Cross-entropy loss computation question

Question

Cross-entropy loss computation question

vadimkantorov opened this issue 3 years ago · comments

@ajabri The paper specifies that the loss is cross-entropy between the row-normalized cycle transition matrix and the identity matrix:

However, the code seems to compute something slightly different:
https://github.com/ajabri/videowalk/blob/0834ff9/code/model.py#L175-L176:

# self.xent = nn.CrossEntropyLoss(reduction="none")
logits = torch.log(A+EPS).flatten(0, -2)
loss = self.xent(logits, target).mean()

where matrix A is row-stochastic.

CrossEntropyLoss module expects unnormalized logits and does log-softmax directly. This is like computing log_softmax(log(P[i]))[i] - and this is not regular cross-entropy which would have been log(P[i])[i]. Should nn.NLLLoss have been used instead?

The code seems to use log-probs in place of logits (by logits I mean raw unnormalized scores). Is this intentional? If not it might be a bug. @ajabri Could you please comment on this.

Thank you!

A. Jabri · Answer 1 · Mon Feb 08 2021 03:06:44 GMT+0800 (China Standard Time)

The softmax function is invariant to constant translation of logits, and the result is thus the same.

The log-softmax function returns the log of the softmax. So logsoftmax(log(A)) = log(A). In that sense, it is wasteful to use the xent module, and we should just use nll. I guess the xent is there for legacy reasons, as I was experimenting with different losses earlier.

Vadim Kantorov · Answer 2 · Mon Feb 08 2021 08:15:11 GMT+0800 (China Standard Time)
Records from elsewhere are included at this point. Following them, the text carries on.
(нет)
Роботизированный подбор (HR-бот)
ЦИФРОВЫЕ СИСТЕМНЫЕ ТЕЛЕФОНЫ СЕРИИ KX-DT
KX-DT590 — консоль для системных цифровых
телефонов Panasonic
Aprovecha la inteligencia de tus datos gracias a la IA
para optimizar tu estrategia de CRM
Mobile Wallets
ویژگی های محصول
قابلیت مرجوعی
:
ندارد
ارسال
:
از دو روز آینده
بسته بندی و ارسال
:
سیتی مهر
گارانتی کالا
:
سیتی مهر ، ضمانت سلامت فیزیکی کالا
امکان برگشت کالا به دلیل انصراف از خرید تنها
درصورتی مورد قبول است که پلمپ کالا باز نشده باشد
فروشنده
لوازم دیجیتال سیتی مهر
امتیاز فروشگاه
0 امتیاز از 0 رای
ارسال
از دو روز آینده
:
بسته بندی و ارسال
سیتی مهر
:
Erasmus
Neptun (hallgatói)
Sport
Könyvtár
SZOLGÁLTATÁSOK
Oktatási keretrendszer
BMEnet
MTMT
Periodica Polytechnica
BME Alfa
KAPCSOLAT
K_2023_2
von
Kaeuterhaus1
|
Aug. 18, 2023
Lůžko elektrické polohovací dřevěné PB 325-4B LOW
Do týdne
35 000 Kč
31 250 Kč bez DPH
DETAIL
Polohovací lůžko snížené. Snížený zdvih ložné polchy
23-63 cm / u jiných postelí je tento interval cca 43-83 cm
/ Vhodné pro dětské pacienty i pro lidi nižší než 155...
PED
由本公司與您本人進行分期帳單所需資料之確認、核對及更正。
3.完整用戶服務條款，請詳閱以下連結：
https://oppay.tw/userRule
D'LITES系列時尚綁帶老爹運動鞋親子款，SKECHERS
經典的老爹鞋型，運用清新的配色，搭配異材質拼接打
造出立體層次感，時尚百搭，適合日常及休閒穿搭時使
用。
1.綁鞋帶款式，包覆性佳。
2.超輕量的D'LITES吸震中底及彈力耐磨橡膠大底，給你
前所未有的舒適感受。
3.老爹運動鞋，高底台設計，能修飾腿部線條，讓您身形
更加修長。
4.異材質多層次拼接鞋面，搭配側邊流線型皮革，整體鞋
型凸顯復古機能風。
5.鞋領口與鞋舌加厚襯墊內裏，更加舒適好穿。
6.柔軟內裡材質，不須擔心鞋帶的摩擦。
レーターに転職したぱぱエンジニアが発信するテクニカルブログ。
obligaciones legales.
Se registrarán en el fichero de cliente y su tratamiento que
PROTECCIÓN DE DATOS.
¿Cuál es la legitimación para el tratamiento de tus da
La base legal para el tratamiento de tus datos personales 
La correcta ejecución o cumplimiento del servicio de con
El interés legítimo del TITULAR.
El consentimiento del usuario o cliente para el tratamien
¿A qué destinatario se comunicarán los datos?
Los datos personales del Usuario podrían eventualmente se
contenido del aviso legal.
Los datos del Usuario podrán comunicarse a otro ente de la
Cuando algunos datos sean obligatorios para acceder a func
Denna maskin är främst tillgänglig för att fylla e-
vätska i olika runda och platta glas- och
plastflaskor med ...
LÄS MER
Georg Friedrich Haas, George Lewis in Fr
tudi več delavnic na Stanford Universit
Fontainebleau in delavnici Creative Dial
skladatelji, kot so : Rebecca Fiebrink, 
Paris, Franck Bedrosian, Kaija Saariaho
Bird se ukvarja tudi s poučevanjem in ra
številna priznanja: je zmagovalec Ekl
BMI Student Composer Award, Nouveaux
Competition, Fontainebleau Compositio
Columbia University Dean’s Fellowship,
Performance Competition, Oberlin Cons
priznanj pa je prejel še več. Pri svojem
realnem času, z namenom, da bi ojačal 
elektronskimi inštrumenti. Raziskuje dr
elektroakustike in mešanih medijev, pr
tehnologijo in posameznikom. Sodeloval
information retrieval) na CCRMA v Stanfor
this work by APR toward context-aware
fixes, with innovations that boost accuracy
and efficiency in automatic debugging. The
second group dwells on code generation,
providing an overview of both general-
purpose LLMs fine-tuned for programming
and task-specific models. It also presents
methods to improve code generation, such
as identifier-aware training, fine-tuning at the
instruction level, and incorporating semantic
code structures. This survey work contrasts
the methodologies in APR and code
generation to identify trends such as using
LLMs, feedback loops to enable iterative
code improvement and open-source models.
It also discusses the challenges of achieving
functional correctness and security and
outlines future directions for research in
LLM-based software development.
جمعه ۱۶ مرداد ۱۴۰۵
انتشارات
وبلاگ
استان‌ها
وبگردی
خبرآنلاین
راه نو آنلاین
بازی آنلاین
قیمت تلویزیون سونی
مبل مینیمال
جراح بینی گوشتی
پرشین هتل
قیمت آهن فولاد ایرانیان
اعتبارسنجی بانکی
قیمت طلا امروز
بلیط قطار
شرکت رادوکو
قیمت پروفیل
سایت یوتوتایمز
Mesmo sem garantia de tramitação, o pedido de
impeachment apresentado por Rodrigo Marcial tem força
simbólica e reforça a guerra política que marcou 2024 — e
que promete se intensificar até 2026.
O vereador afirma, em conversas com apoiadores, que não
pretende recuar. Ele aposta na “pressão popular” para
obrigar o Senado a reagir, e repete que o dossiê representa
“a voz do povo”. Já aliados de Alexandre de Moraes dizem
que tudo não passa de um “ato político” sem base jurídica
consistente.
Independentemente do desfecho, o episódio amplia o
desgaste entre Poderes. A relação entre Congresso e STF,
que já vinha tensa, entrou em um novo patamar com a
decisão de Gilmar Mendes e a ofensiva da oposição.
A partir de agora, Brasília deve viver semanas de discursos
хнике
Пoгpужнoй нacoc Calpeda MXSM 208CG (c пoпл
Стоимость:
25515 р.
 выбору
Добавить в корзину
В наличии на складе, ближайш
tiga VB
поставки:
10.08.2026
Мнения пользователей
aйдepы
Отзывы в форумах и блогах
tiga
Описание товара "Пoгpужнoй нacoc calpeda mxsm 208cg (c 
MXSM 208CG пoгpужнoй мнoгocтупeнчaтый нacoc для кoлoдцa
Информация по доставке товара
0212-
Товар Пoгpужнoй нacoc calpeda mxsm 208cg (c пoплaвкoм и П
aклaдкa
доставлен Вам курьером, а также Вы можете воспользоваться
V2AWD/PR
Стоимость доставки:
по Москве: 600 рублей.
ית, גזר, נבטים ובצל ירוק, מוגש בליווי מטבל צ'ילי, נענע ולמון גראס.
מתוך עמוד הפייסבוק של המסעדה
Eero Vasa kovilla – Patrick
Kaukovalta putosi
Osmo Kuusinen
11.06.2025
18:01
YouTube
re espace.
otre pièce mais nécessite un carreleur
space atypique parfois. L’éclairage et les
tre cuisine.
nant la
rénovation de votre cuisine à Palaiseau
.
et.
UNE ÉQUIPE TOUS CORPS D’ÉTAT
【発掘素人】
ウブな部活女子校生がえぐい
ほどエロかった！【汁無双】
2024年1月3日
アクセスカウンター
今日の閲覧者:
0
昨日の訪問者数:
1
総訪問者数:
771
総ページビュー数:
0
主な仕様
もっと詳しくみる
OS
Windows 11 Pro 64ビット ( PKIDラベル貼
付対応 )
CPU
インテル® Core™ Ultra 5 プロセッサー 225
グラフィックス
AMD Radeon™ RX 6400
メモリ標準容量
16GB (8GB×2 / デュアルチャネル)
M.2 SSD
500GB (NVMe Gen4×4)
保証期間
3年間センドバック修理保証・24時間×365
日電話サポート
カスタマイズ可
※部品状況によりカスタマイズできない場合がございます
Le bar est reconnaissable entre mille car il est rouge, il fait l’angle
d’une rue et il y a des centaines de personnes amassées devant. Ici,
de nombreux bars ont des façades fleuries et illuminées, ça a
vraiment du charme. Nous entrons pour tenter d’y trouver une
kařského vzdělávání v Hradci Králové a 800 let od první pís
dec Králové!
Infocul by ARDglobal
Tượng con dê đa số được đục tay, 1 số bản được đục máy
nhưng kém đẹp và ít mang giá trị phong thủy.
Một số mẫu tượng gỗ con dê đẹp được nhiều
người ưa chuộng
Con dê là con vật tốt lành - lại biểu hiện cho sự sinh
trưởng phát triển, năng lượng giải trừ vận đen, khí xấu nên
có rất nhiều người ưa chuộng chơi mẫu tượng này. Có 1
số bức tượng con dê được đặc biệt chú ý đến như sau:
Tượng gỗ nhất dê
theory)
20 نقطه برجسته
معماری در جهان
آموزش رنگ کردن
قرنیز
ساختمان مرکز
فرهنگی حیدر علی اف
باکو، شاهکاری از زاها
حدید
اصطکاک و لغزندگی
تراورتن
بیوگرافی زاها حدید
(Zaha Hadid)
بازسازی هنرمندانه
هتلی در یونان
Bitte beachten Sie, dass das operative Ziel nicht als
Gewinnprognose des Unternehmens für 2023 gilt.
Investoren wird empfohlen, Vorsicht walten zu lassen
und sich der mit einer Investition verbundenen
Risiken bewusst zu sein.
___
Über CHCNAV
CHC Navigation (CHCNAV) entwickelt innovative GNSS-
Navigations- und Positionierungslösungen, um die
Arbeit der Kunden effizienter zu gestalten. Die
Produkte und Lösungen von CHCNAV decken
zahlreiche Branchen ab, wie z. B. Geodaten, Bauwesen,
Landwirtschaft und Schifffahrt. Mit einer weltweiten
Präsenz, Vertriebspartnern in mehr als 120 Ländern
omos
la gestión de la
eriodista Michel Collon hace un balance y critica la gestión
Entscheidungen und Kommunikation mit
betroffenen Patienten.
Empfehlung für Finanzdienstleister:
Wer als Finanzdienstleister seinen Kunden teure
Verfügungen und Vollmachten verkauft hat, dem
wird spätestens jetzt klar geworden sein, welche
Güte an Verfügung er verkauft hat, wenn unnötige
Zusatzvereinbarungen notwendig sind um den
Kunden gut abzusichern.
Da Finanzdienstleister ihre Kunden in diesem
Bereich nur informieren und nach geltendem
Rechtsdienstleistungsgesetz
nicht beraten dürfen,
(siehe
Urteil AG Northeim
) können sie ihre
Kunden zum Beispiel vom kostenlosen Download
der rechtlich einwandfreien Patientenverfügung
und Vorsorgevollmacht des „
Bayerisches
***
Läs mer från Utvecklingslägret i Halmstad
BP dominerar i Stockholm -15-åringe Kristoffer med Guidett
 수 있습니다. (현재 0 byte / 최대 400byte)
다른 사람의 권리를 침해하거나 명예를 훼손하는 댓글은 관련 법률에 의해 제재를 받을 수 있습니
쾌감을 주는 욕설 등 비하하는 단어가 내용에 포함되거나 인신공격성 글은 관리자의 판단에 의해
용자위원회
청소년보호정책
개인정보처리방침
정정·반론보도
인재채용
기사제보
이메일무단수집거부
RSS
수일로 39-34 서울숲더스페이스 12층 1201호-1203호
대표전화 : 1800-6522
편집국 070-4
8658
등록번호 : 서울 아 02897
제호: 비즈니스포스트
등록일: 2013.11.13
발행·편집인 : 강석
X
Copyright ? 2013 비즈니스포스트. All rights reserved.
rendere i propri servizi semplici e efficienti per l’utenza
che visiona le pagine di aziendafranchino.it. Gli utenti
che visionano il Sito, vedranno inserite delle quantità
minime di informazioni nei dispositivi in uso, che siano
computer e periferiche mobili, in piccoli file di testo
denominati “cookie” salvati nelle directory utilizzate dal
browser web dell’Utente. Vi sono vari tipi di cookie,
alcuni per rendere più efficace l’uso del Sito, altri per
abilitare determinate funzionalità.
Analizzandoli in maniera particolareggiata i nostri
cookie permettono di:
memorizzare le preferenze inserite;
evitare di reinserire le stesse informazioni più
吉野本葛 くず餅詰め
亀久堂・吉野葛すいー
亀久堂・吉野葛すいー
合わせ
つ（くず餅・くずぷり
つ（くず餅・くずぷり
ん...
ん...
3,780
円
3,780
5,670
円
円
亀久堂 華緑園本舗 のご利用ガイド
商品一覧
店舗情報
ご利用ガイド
logsoftmax(log(A)) = log(A)

logsoftmax(log(A))[i] = log(A_i) - log(sum_j(exp(log(A_j))) = log(A_i) - log(sum_j A_j) = log(A_i)

This would be correct if we did not have EPS adjustment (we're relying on sum_j A_j = 1), but that should not be much important, right?

A. Jabri · Answer 3 · Thu Feb 18 2021 02:27:02 GMT+0800 (China Standard Time)

Yes, I don't think it is too problematic.